Today you’ll hear the annual chorus of “we will never forget.” But we have forgotten. We have forgotten the uproar against the Patriot Act, which was passed in the middle of the night. We have forgotten that Guantanamo Bay was once treated as an aberration, which Obama promised to close. And we have forgotten what freedoms have been sacrificed in the name of an ever-growing threat.

As an illustration of that, consider these 7 examples of the types of people the government and corporations now routinely label as “terrorists.”

1. Undercover investigators. Corporations have lobbied for “Ag Gag” bills to criminalize undercover investigations of animal abuse. And U.S. Congressmen compare investigators to arsonists and terrorists.

2. Tim DeChristopher. As an undergraduate student, DeChristopher disrupted an illegal oil and gas lease auction by placing bids (when he knew he didn’t have the money). For his act of non-violent civil disobedience, he was sentenced to 2 years in prison. Politicians called him an “eco-terrorist.”

3. Muslim communities were disproportionately targeted in the aftermath of 9/11, and through surveillance, harassment, infiltration (not to mention physical violence) the attacks continue. This has become so institutionalized within law enforcement that they continue even when they have not generated a single lead.

4. Anarchists. In the Northwest, more than 60 FBI and Joint Terrorism Task Force agents raided homes and subpoenaed activists to a federal grand jury. The warrants listed, among other generic items, “anti-government or anarchist literature.”

5. Animal rights protesters. The Center for Constitutional Rights is in court challenging a law called the Animal Enterprise Terrorism Act, which is so broad that it labels a wide range of First Amendment conduct as terrorism if it threatens corporate profits.

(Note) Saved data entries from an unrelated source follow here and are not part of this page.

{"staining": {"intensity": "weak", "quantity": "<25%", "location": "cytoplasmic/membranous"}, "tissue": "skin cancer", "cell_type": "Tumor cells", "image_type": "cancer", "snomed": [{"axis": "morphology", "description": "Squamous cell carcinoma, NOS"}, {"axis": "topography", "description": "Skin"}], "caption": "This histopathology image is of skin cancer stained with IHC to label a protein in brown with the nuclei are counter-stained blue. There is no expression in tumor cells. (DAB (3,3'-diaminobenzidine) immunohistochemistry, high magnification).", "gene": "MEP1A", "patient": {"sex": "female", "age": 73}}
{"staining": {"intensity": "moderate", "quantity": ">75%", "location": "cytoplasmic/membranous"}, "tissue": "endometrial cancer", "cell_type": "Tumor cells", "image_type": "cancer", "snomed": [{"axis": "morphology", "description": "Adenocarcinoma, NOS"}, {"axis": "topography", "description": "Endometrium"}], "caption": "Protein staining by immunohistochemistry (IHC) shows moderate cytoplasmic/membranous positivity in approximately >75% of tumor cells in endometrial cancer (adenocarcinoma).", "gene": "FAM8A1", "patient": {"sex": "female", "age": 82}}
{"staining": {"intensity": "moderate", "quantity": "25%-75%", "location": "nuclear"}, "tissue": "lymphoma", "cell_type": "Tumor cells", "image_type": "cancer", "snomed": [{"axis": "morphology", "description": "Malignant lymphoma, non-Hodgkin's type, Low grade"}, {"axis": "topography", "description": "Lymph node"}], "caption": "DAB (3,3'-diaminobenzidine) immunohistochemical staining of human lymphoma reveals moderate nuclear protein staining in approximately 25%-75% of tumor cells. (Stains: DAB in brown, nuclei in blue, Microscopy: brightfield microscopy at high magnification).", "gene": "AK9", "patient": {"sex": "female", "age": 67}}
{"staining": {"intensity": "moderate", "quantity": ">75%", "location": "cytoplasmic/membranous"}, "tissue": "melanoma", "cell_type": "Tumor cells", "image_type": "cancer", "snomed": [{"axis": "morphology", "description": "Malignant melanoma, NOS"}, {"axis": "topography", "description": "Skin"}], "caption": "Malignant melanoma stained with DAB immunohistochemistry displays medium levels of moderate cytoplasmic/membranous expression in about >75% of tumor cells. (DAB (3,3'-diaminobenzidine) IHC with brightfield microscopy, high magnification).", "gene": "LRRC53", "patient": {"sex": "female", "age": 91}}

6. Anti-war and international solidarity activists. In the Midwest, the FBI raided homes and a political group’s office, and served subpoenas for a federal grand jury. The fishing expedition has been fruitless for the FBI, but it has brought together a broad range of groups opposed to the political attacks.

7. Journalists. The Counter Terrorism Unit has kept files on my work (including a book report!) and the work of other journalists critical of government counter-terrorism operations.

You know who is not on this list? Anti-abortion extremists who have actually murdered people.